8.1 Classification Losses

In the simplest terms, a scoring rule compares a probabilistic prediction to an observed outcome and assigns them a score. Formally, a loss function is written as

\[ L: \mathcal{P}\times \mathcal{Y}\mapsto \bar{\mathbb{R}}, \]

where \(p \in \mathcal{P}\) is a (predicted) probability distribution over the outcome space \(\mathcal{Y}\) and \(Y\) is a random variable representing the ground truth. In classification tasks, \(\mathcal{Y}\subseteq \mathbb{N}_0\).

As an example, take the Brier score (Brier 1950) defined by: \[ L_{Brier}(\hat{p}_i, y_i) = (y_i - \hat{p}_i(y_i))^2 \]

For a binary classification problem, \(\hat{p}_i\) is a predicted probability mass function such that \(\hat{p}_i(x) \in [0,1]\) and \(y_i \in \{0,1\}\) is the ground truth. This scoring rule compares the ground truth to the predicted probability by testing if the difference between the observed event and the truth is minimized. This is intuitive: if the event occurs and \(y_i = 1\), then \(\hat{p}_i(y_i)\) should be as close to one as possible to minimize the loss. On the other hand, if \(y_i = 0\) then the better prediction would be \(\hat{p}_i(y_i) = 0\).

This demonstrates an important property of the scoring rule, properness. A loss is proper if it is minimized by the correct prediction. In contrast, the loss \(L_{improper}(\hat{p}_i, y_i) = 1 - L_{Brier}(\hat{p}_i, y_i)\) is still a scoring rule as it compares the ground truth to the prediction probability distribution, but it is clearly improper as the perfect prediction (\(\hat{p}_i(y_i) = y_i\)) would result in a score of \(1\) whereas the worst prediction would result in a score of \(0\). Proper losses provide a method of model comparison as, by definition, predictions closest to the true distribution will result in lower expected losses.

Another important property is strict properness. A loss is strictly proper if the loss is uniquely minimized by the ‘correct’ prediction. For example, the Brier score is minimized by only one value, which is the optimal prediction Figure 8.1. Strictly proper losses are particularly important for automated model optimization, as minimization of the loss will result in the ‘optimum score estimator based on the scoring rule’ (Gneiting and Raftery 2007).

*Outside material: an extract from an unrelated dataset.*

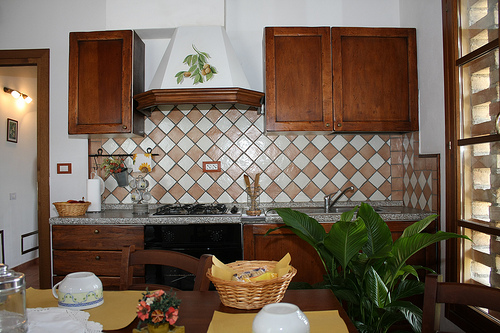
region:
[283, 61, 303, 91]
the cabinets are brown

Mathematically, a classification loss \(L: \mathcal{P}\times \mathcal{Y}\rightarrow \bar{\mathbb{R}}\) is proper if for any distributions \(p_Y,p\) in \(\mathcal{P}\) and for any random variables \(Y \sim p_Y\) (with observations \(y_i\)), it holds that \(\mathbb{E}[L(p_Y, Y)] \leq \mathbb{E}[L(p, Y)]\). The loss is strictly proper if, in addition, \(p = p_Y\) uniquely minimizes the loss.

As well as the Brier score, which was defined above, another widely used loss is the log loss (Good 1952), defined by

\[ L_{logloss}(\hat{p}_i, y_i) = -\log \hat{p}_i(y_i) \tag{8.1}\]

where again \(y_i \in \{0,1\}\) is the ground truth and \(\hat{p}_i\) is a predicted probability distribution.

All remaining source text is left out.